__REQUIRED ACTION__
In the entries below, find the lines that contain the word "Åžekerci" and copy them.

__SUPPLIED INFORMATION__
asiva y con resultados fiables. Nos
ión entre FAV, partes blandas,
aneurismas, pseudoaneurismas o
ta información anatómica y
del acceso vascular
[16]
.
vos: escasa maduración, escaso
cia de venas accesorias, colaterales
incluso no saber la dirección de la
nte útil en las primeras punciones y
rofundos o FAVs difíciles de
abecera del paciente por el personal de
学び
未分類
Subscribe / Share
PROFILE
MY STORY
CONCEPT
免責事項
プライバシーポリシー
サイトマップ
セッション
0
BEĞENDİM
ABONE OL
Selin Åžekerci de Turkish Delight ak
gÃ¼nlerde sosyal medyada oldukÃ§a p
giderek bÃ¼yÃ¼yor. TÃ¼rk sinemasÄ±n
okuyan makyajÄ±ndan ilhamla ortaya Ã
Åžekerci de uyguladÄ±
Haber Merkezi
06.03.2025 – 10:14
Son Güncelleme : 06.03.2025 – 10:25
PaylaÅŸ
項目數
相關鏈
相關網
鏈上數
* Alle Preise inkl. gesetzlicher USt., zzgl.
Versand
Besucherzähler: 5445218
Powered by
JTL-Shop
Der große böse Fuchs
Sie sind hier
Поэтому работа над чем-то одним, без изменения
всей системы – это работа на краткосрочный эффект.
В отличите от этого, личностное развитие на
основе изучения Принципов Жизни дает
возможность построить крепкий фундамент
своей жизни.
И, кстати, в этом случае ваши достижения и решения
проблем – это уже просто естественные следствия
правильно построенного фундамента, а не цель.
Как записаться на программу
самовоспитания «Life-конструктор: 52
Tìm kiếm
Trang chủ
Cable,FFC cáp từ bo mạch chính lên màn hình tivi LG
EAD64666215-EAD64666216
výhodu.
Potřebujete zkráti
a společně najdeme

__EXERCISE SOLUTION__
Selin Åžekerci de Turkish Delight ak
Åžekerci de uyguladÄ±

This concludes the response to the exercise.